SUPPLIED INFORMATION
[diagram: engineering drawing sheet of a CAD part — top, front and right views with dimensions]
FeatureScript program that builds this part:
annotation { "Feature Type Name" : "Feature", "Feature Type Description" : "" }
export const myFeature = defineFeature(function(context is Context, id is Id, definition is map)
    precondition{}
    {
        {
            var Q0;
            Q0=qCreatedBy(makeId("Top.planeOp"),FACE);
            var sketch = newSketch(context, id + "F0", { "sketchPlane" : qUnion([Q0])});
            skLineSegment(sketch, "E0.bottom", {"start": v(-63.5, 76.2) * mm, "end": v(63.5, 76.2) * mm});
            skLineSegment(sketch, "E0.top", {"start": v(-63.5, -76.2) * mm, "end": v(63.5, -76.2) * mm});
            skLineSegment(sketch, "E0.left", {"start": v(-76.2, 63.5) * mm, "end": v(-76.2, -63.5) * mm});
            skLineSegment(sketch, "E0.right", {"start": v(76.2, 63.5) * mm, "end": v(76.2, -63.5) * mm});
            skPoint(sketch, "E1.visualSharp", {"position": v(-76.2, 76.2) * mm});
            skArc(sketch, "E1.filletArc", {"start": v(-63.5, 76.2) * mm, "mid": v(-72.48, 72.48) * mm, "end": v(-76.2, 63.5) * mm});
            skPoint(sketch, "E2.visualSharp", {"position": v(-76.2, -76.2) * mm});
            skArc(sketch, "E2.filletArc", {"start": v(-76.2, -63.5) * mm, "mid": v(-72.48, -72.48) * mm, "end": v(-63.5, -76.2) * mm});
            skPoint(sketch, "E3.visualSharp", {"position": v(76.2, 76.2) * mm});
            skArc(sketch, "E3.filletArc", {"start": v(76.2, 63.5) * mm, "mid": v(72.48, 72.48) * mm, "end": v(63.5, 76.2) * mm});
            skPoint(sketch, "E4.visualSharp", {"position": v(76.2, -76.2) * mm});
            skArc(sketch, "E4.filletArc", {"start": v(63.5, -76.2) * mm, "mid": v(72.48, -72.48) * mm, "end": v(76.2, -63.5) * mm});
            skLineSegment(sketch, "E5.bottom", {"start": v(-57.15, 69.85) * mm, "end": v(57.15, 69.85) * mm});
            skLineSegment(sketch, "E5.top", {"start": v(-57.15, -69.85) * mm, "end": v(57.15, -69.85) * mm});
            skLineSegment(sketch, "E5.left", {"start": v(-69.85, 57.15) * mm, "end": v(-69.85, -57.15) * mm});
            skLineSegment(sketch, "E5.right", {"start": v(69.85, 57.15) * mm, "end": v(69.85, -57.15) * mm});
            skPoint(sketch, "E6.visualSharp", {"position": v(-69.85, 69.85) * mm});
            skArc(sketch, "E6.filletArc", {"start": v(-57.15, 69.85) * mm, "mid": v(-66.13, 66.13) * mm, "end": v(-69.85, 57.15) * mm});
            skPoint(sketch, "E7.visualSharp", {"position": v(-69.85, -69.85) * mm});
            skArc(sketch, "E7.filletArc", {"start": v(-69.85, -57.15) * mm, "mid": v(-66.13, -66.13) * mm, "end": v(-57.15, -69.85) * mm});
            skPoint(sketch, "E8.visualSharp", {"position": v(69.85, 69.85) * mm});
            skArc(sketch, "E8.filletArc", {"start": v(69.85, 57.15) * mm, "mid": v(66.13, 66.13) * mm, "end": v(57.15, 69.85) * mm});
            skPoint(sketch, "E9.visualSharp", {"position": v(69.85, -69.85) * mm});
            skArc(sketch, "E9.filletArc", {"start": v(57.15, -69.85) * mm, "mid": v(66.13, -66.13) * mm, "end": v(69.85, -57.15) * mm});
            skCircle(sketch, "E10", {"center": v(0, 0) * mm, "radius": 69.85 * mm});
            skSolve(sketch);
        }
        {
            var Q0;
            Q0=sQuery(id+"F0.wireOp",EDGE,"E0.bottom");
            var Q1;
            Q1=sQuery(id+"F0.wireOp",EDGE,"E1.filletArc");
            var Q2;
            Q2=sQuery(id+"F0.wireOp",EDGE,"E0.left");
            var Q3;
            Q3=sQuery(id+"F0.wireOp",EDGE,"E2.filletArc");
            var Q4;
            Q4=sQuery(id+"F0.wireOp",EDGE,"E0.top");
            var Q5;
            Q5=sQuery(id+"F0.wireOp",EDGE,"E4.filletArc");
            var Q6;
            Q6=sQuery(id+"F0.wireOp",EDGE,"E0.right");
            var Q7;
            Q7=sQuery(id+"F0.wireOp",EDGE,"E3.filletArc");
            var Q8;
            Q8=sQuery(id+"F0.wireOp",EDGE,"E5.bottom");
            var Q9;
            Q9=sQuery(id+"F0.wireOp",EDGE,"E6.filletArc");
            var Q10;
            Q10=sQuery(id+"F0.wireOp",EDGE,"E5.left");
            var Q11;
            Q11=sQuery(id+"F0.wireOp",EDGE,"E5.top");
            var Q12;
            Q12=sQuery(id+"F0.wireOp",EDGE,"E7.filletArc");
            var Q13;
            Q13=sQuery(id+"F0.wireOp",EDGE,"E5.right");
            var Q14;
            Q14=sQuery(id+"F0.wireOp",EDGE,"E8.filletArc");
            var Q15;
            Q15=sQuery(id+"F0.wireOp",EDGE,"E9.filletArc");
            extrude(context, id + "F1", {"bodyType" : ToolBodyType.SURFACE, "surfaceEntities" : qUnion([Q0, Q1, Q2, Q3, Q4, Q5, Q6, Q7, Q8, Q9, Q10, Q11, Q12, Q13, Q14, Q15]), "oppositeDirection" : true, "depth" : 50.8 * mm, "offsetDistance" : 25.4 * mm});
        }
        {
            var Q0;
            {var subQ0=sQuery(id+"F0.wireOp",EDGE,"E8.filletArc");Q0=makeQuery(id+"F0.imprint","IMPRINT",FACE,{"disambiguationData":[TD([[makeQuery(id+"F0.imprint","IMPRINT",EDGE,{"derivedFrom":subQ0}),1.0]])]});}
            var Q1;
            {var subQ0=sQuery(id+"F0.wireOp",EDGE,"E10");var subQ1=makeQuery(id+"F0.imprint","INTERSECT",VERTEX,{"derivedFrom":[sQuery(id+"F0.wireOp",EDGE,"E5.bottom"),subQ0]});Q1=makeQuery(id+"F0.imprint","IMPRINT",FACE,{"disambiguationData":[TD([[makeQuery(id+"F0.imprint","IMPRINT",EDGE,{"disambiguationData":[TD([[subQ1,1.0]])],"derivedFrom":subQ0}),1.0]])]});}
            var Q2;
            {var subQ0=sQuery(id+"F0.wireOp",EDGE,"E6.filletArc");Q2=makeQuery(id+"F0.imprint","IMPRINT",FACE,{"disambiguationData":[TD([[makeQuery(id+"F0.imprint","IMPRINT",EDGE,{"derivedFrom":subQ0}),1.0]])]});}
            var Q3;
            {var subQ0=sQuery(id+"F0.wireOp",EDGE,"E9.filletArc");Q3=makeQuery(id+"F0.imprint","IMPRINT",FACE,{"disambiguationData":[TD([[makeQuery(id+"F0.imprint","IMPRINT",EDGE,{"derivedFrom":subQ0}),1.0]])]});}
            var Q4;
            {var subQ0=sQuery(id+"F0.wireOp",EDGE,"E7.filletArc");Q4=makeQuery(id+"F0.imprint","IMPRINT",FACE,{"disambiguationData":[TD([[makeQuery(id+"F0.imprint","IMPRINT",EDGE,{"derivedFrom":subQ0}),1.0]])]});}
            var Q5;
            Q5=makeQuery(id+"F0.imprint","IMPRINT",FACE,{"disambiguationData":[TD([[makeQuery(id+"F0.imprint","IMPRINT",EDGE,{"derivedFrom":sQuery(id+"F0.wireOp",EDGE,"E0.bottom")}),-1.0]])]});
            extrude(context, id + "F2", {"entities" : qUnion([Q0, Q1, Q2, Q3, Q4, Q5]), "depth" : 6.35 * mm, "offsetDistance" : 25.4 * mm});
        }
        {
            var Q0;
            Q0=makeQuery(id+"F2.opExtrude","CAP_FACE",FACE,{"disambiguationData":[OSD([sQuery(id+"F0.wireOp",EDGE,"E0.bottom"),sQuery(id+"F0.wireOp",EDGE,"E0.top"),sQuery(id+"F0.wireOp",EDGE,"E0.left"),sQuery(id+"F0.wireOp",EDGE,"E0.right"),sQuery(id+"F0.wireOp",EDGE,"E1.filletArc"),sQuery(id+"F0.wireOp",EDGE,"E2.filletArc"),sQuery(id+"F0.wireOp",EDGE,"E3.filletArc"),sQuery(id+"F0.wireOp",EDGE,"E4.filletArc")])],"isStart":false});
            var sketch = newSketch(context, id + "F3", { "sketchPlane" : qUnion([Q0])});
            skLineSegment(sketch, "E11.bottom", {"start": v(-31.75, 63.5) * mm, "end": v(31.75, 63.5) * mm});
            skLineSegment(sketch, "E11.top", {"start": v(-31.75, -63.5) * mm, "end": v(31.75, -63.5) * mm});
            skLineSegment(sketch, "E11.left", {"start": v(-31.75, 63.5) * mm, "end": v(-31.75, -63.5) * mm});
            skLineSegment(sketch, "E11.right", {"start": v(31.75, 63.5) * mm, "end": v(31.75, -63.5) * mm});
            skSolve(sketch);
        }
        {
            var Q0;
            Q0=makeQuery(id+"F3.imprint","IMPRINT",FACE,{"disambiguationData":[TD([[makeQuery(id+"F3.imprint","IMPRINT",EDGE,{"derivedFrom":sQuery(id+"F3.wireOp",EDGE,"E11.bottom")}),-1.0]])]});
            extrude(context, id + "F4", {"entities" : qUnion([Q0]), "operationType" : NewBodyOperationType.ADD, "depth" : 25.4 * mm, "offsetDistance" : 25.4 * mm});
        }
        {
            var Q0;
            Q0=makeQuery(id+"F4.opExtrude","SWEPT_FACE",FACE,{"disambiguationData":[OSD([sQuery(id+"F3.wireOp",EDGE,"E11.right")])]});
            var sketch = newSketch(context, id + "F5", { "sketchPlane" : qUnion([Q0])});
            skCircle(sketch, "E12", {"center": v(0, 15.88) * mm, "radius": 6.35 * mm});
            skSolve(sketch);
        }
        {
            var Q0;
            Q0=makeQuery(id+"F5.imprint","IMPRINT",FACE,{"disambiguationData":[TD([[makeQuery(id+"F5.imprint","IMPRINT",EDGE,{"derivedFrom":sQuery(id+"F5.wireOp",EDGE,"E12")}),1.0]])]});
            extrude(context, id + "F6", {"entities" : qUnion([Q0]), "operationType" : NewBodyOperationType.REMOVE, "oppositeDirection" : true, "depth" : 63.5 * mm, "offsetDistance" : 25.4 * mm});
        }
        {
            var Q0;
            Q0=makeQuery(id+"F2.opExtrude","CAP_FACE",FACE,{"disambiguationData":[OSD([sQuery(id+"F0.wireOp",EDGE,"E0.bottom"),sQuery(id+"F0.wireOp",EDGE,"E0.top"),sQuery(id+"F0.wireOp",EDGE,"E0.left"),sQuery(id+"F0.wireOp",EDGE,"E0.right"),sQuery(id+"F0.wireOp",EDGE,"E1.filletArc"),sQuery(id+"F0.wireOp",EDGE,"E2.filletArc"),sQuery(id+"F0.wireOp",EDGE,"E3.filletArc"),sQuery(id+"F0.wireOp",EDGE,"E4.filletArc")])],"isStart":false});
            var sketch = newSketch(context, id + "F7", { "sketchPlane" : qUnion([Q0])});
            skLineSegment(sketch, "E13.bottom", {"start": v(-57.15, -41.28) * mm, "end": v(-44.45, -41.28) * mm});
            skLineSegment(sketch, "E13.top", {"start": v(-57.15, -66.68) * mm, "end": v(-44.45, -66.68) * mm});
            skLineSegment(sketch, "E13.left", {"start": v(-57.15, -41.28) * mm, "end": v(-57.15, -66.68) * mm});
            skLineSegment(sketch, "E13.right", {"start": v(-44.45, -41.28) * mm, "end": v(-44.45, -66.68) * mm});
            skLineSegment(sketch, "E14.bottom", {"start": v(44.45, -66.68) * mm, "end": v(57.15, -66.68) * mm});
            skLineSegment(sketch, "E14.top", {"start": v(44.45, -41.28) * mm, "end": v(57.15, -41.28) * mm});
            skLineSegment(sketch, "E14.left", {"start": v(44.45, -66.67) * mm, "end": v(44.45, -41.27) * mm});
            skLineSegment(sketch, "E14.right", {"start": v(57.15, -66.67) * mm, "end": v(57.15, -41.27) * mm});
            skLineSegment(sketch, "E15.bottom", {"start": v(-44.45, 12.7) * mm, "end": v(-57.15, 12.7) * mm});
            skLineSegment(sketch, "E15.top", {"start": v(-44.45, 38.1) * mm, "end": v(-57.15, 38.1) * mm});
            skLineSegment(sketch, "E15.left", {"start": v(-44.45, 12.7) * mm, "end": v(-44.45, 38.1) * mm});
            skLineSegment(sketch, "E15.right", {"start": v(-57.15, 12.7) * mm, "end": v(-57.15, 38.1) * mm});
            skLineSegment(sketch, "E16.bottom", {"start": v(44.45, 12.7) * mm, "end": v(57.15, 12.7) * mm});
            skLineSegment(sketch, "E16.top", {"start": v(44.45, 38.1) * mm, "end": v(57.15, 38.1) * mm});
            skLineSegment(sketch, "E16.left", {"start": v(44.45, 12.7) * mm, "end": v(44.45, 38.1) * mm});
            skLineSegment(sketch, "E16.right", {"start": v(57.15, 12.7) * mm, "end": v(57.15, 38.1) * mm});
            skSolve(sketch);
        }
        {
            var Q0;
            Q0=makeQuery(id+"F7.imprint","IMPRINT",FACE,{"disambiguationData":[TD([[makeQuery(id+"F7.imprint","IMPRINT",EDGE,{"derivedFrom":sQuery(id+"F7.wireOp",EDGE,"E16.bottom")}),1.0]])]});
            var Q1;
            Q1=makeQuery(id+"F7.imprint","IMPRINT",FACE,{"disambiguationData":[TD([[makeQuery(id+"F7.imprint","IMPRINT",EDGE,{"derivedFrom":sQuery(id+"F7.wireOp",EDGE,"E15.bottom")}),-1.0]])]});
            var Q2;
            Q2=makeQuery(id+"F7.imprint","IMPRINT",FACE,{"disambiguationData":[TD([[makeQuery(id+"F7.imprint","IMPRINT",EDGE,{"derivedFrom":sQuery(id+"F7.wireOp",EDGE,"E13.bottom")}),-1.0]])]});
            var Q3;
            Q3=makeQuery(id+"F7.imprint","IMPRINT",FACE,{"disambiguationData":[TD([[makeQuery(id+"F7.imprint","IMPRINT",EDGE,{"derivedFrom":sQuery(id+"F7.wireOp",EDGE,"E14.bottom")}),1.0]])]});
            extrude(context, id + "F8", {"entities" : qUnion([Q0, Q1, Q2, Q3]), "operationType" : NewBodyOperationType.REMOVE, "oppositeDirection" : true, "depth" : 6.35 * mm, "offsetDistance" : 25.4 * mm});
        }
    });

WHAT YOU HAVE TO DO
Can you copy out, word for word, the stretch from the start of the items through the line containing "v(72.48, -72.48) *", both ends included?

FULL OUTPUT
[diagram: engineering drawing sheet of a CAD part — top, front and right views with dimensions]
FeatureScript program that builds this part:
annotation { "Feature Type Name" : "Feature", "Feature Type Description" : "" }
export const myFeature = defineFeature(function(context is Context, id is Id, definition is map)
    precondition{}
    {
        {
            var Q0;
            Q0=qCreatedBy(makeId("Top.planeOp"),FACE);
            var sketch = newSketch(context, id + "F0", { "sketchPlane" : qUnion([Q0])});
            skLineSegment(sketch, "E0.bottom", {"start": v(-63.5, 76.2) * mm, "end": v(63.5, 76.2) * mm});
            skLineSegment(sketch, "E0.top", {"start": v(-63.5, -76.2) * mm, "end": v(63.5, -76.2) * mm});
            skLineSegment(sketch, "E0.left", {"start": v(-76.2, 63.5) * mm, "end": v(-76.2, -63.5) * mm});
            skLineSegment(sketch, "E0.right", {"start": v(76.2, 63.5) * mm, "end": v(76.2, -63.5) * mm});
            skPoint(sketch, "E1.visualSharp", {"position": v(-76.2, 76.2) * mm});
            skArc(sketch, "E1.filletArc", {"start": v(-63.5, 76.2) * mm, "mid": v(-72.48, 72.48) * mm, "end": v(-76.2, 63.5) * mm});
            skPoint(sketch, "E2.visualSharp", {"position": v(-76.2, -76.2) * mm});
            skArc(sketch, "E2.filletArc", {"start": v(-76.2, -63.5) * mm, "mid": v(-72.48, -72.48) * mm, "end": v(-63.5, -76.2) * mm});
            skPoint(sketch, "E3.visualSharp", {"position": v(76.2, 76.2) * mm});
            skArc(sketch, "E3.filletArc", {"start": v(76.2, 63.5) * mm, "mid": v(72.48, 72.48) * mm, "end": v(63.5, 76.2) * mm});
            skPoint(sketch, "E4.visualSharp", {"position": v(76.2, -76.2) * mm});
            skArc(sketch, "E4.filletArc", {"start": v(63.5, -76.2) * mm, "mid": v(72.48, -72.48) * mm, "end": v(76.2, -63.5) * mm});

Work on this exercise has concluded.